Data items
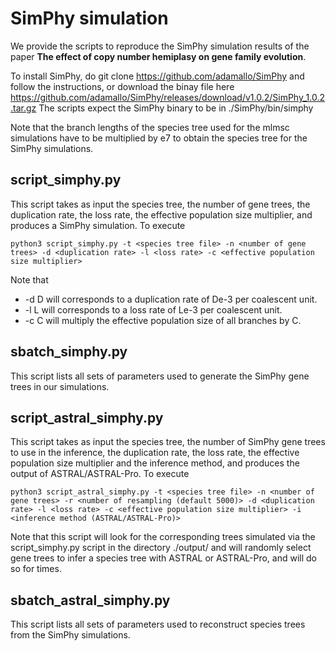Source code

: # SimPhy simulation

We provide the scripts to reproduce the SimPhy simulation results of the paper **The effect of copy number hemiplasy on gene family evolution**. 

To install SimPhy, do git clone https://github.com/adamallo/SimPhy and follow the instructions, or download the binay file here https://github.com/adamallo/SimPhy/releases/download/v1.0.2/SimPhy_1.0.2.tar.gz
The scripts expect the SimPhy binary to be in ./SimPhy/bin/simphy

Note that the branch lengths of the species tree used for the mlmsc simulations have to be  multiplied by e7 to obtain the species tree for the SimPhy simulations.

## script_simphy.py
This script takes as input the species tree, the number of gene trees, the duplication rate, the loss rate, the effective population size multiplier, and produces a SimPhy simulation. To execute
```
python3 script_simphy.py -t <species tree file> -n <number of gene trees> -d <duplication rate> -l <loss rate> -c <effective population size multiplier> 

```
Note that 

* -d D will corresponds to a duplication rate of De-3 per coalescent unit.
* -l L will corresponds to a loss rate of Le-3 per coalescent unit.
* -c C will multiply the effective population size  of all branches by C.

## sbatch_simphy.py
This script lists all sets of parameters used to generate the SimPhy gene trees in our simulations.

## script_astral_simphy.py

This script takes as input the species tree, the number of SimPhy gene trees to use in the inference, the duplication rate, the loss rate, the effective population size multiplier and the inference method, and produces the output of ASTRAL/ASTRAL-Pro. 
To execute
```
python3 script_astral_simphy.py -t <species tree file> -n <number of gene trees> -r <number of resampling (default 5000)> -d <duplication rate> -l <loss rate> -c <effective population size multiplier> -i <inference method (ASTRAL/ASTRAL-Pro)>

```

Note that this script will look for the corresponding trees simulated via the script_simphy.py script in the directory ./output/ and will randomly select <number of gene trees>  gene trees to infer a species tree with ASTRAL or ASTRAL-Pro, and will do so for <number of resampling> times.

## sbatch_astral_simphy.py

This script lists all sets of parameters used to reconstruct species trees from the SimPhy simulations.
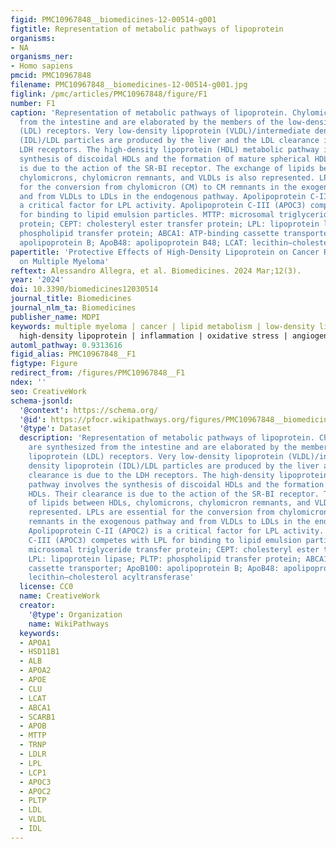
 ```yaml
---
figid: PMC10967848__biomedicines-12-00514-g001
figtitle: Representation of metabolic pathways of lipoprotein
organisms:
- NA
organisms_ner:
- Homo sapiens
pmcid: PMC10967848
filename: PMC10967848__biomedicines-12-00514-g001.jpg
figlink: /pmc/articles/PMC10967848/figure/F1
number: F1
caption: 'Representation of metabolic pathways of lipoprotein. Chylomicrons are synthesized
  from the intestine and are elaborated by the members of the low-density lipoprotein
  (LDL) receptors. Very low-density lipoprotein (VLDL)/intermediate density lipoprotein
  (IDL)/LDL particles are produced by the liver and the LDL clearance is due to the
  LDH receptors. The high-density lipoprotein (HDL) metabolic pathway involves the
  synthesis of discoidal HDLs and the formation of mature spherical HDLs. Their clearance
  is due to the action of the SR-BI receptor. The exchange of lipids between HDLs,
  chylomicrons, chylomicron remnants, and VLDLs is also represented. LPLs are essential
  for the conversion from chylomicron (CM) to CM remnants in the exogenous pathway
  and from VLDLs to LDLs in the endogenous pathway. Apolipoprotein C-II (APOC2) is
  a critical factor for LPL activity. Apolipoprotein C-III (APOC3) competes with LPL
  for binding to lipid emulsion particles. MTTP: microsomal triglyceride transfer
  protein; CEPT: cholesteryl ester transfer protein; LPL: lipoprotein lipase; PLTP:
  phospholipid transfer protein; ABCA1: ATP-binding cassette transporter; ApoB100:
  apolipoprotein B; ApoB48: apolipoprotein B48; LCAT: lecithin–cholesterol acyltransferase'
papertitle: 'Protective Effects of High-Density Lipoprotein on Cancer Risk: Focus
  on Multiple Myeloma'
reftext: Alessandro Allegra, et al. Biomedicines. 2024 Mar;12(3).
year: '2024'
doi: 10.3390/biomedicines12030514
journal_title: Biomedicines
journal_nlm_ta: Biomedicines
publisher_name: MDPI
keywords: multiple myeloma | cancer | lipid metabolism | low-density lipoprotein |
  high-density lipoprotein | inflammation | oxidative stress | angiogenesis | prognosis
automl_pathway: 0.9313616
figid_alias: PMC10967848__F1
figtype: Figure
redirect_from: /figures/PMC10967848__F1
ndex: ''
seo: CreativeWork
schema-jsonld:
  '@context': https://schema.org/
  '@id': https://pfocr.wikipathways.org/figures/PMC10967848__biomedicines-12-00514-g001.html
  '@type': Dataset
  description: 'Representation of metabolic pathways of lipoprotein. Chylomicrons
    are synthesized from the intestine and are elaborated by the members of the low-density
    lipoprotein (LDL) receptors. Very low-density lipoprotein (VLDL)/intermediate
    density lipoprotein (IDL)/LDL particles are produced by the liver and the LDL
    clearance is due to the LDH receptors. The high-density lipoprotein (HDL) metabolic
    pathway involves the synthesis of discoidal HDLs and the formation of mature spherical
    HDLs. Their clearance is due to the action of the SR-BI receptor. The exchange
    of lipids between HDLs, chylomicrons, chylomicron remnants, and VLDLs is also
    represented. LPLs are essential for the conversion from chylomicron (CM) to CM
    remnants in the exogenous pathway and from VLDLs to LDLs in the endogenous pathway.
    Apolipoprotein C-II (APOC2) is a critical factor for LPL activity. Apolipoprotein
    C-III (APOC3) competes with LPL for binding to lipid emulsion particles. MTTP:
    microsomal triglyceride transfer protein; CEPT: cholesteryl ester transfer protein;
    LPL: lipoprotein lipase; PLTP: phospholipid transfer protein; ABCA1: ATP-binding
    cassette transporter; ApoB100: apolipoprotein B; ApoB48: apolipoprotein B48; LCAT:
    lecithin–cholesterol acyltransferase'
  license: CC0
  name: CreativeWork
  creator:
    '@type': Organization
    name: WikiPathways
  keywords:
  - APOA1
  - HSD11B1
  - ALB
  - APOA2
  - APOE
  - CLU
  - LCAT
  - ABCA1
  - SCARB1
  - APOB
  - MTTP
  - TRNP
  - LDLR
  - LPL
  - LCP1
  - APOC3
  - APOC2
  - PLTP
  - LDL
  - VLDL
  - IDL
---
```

**How to complete this task:** The full data, repeated exactly and stripped of its pictures, is the expected answer.

**Solution:**
Source code

: # SimPhy simulation

We provide the scripts to reproduce the SimPhy simulation results of the paper **The effect of copy number hemiplasy on gene family evolution**. 

To install SimPhy, do git clone https://github.com/adamallo/SimPhy and follow the instructions, or download the binay file here https://github.com/adamallo/SimPhy/releases/download/v1.0.2/SimPhy_1.0.2.tar.gz
The scripts expect the SimPhy binary to be in ./SimPhy/bin/simphy

Note that the branch lengths of the species tree used for the mlmsc simulations have to be  multiplied by e7 to obtain the species tree for the SimPhy simulations.

## script_simphy.py
This script takes as input the species tree, the number of gene trees, the duplication rate, the loss rate, the effective population size multiplier, and produces a SimPhy simulation. To execute
```
python3 script_simphy.py -t <species tree file> -n <number of gene trees> -d <duplication rate> -l <loss rate> -c <effective population size multiplier> 

```
Note that 

* -d D will corresponds to a duplication rate of De-3 per coalescent unit.
* -l L will corresponds to a loss rate of Le-3 per coalescent unit.
* -c C will multiply the effective population size  of all branches by C.

## sbatch_simphy.py
This script lists all sets of parameters used to generate the SimPhy gene trees in our simulations.

## script_astral_simphy.py

This script takes as input the species tree, the number of SimPhy gene trees to use in the inference, the duplication rate, the loss rate, the effective population size multiplier and the inference method, and produces the output of ASTRAL/ASTRAL-Pro. 
To execute
```
python3 script_astral_simphy.py -t <species tree file> -n <number of gene trees> -r <number of resampling (default 5000)> -d <duplication rate> -l <loss rate> -c <effective population size multiplier> -i <inference method (ASTRAL/ASTRAL-Pro)>

```

Note that this script will look for the corresponding trees simulated via the script_simphy.py script in the directory ./output/ and will randomly select <number of gene trees>  gene trees to infer a species tree with ASTRAL or ASTRAL-Pro, and will do so for <number of resampling> times.

## sbatch_astral_simphy.py

This script lists all sets of parameters used to reconstruct species trees from the SimPhy simulations.
 ```yaml
---
figid: PMC10967848__biomedicines-12-00514-g001
figtitle: Representation of metabolic pathways of lipoprotein
organisms:
- NA
organisms_ner:
- Homo sapiens
pmcid: PMC10967848
filename: PMC10967848__biomedicines-12-00514-g001.jpg
figlink: /pmc/articles/PMC10967848/figure/F1
number: F1
caption: 'Representation of metabolic pathways of lipoprotein. Chylomicrons are synthesized
  from the intestine and are elaborated by the members of the low-density lipoprotein
  (LDL) receptors. Very low-density lipoprotein (VLDL)/intermediate density lipoprotein
  (IDL)/LDL particles are produced by the liver and the LDL clearance is due to the
  LDH receptors. The high-density lipoprotein (HDL) metabolic pathway involves the
  synthesis of discoidal HDLs and the formation of mature spherical HDLs. Their clearance
  is due to the action of the SR-BI receptor. The exchange of lipids between HDLs,
  chylomicrons, chylomicron remnants, and VLDLs is also represented. LPLs are essential
  for the conversion from chylomicron (CM) to CM remnants in the exogenous pathway
  and from VLDLs to LDLs in the endogenous pathway. Apolipoprotein C-II (APOC2) is
  a critical factor for LPL activity. Apolipoprotein C-III (APOC3) competes with LPL
  for binding to lipid emulsion particles. MTTP: microsomal triglyceride transfer
  protein; CEPT: cholesteryl ester transfer protein; LPL: lipoprotein lipase; PLTP:
  phospholipid transfer protein; ABCA1: ATP-binding cassette transporter; ApoB100:
  apolipoprotein B; ApoB48: apolipoprotein B48; LCAT: lecithin–cholesterol acyltransferase'
papertitle: 'Protective Effects of High-Density Lipoprotein on Cancer Risk: Focus
  on Multiple Myeloma'
reftext: Alessandro Allegra, et al. Biomedicines. 2024 Mar;12(3).
year: '2024'
doi: 10.3390/biomedicines12030514
journal_title: Biomedicines
journal_nlm_ta: Biomedicines
publisher_name: MDPI
keywords: multiple myeloma | cancer | lipid metabolism | low-density lipoprotein |
  high-density lipoprotein | inflammation | oxidative stress | angiogenesis | prognosis
automl_pathway: 0.9313616
figid_alias: PMC10967848__F1
figtype: Figure
redirect_from: /figures/PMC10967848__F1
ndex: ''
seo: CreativeWork
schema-jsonld:
  '@context': https://schema.org/
  '@id': https://pfocr.wikipathways.org/figures/PMC10967848__biomedicines-12-00514-g001.html
  '@type': Dataset
  description: 'Representation of metabolic pathways of lipoprotein. Chylomicrons
    are synthesized from the intestine and are elaborated by the members of the low-density
    lipoprotein (LDL) receptors. Very low-density lipoprotein (VLDL)/intermediate
    density lipoprotein (IDL)/LDL particles are produced by the liver and the LDL
    clearance is due to the LDH receptors. The high-density lipoprotein (HDL) metabolic
    pathway involves the synthesis of discoidal HDLs and the formation of mature spherical
    HDLs. Their clearance is due to the action of the SR-BI receptor. The exchange
    of lipids between HDLs, chylomicrons, chylomicron remnants, and VLDLs is also
    represented. LPLs are essential for the conversion from chylomicron (CM) to CM
    remnants in the exogenous pathway and from VLDLs to LDLs in the endogenous pathway.
    Apolipoprotein C-II (APOC2) is a critical factor for LPL activity. Apolipoprotein
    C-III (APOC3) competes with LPL for binding to lipid emulsion particles. MTTP:
    microsomal triglyceride transfer protein; CEPT: cholesteryl ester transfer protein;
    LPL: lipoprotein lipase; PLTP: phospholipid transfer protein; ABCA1: ATP-binding
    cassette transporter; ApoB100: apolipoprotein B; ApoB48: apolipoprotein B48; LCAT:
    lecithin–cholesterol acyltransferase'
  license: CC0
  name: CreativeWork
  creator:
    '@type': Organization
    name: WikiPathways
  keywords:
  - APOA1
  - HSD11B1
  - ALB
  - APOA2
  - APOE
  - CLU
  - LCAT
  - ABCA1
  - SCARB1
  - APOB
  - MTTP
  - TRNP
  - LDLR
  - LPL
  - LCP1
  - APOC3
  - APOC2
  - PLTP
  - LDL
  - VLDL
  - IDL
---
```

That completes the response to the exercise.